# Instructions for the task
From the entries, copy every line that carries the string "position".

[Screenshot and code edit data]
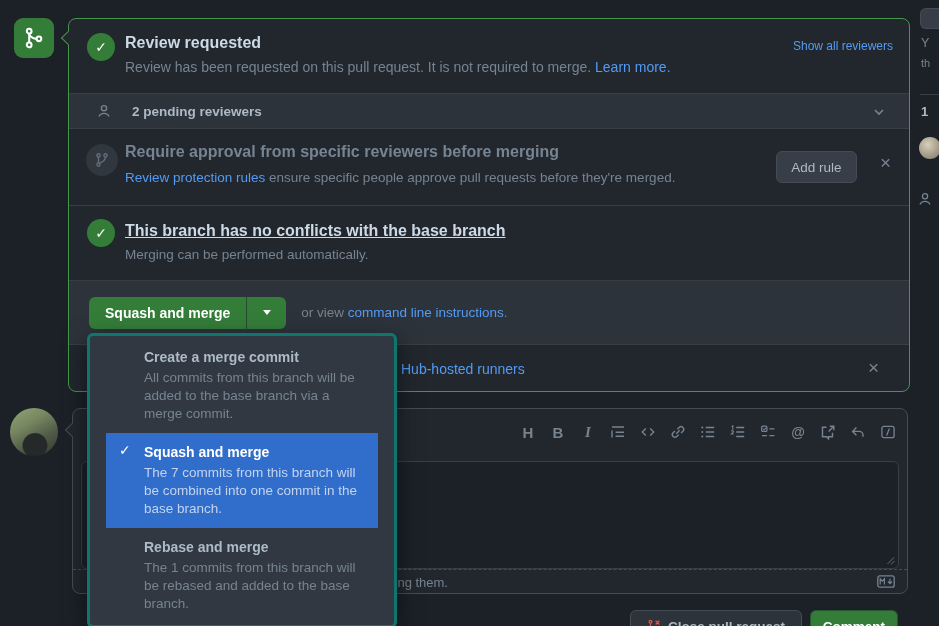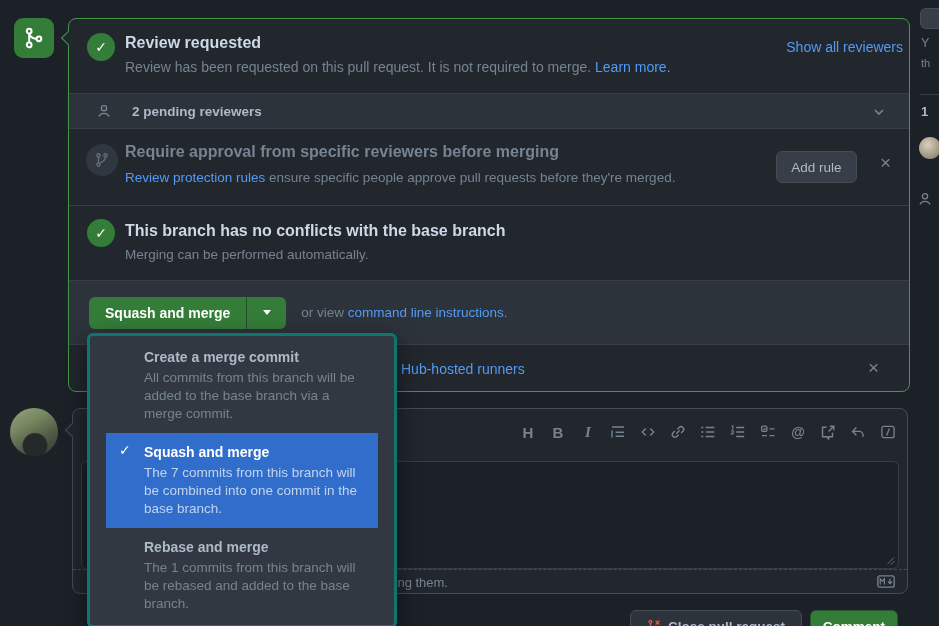--- a/index.html
+++ b/index.html
@@ -44,21 +44,21 @@
   }
   .circle-gray {
     position:absolute; left:17px; top:15px; width:32px; height:32px; border-radius:50%;
     background:#30373f; color:#636e7b; display:flex; align-items:center; justify-content:center;
   }
   .sec-title { position:absolute; left:56px; font-size:16px; font-weight:700; color:#cdd9e5; }
   .sec-desc  { position:absolute; left:56px; font-size:13.5px; color:#768390; }
   .muted-title { color:#768390; }
   a.link { color:#539bf5; text-decoration:none; }
 
-  .show-all { position:absolute; right:6px; top:20px; font-size:14px; }
+  .show-all { position:absolute; right:16px; top:20px; font-size:12px; }
   .pending-label { font-size:13.5px; font-weight:700; color:#adbac7; margin-left:9px; }
   .chev { position:absolute; right:22px; top:10px; color:#768390; }
 
   .add-rule-btn {
     position:absolute; right:52px; top:22px; width:81px; height:32px;
     background:#373e47; border:1px solid #444c56; border-radius:6px;
     color:#adbac7; font-size:13.5px; display:flex; align-items:center; justify-content:center;
   }
   .x-btn { position:absolute; color:#768390; font-size:19px; line-height:1; cursor:default; }
   .x-protect { right:18px; top:24px; }
@@ -201,21 +201,21 @@
       <div class="sec-title muted-title" style="top:14px;">Require approval from specific reviewers before merging</div>
       <div class="sec-desc" style="top:41px;">
         <a class="link" href="#">Review protection rules</a><span> ensure specific people approve pull requests before they're merged.</span>
       </div>
       <button class="add-rule-btn">Add rule</button>
       <div class="x-btn x-protect">×</div>
     </div>
 
     <div class="sec sec-conflict" style="border-top:1px solid #373e47;">
       <div class="circle-check" style="top:13px;">✓</div>
-      <div class="sec-title" style="top:16px;">This branch has no conflicts with the base branch</div>
+      <div class="sec-title" style="top:16px;text-decoration:underline;">This branch has no conflicts with the base branch</div>
       <div class="sec-desc" style="top:41px;text-align:center;">Merging can be performed automatically.</div>
     </div>
 
     <div class="sec sec-mergebar">
       <div class="merge-btn-group">
         <button class="merge-btn-main" style="border:none;">Squash and merge</button>
         <button class="merge-btn-caret" style="border-top:none;border-right:none;border-bottom:none;">
           <span class="caret-down"></span>
         </button>
       </div>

# Output
     position:absolute; left:17px; top:15px; width:32px; height:32px; border-radius:50%;
   .sec-title { position:absolute; left:56px; font-size:16px; font-weight:700; color:#cdd9e5; }
   .sec-desc  { position:absolute; left:56px; font-size:13.5px; color:#768390; }
-  .show-all { position:absolute; right:6px; top:20px; font-size:14px; }
+  .show-all { position:absolute; right:16px; top:20px; font-size:12px; }
   .chev { position:absolute; right:22px; top:10px; color:#768390; }
     position:absolute; right:52px; top:22px; width:81px; height:32px;
   .x-btn { position:absolute; color:#768390; font-size:19px; line-height:1; cursor:default; }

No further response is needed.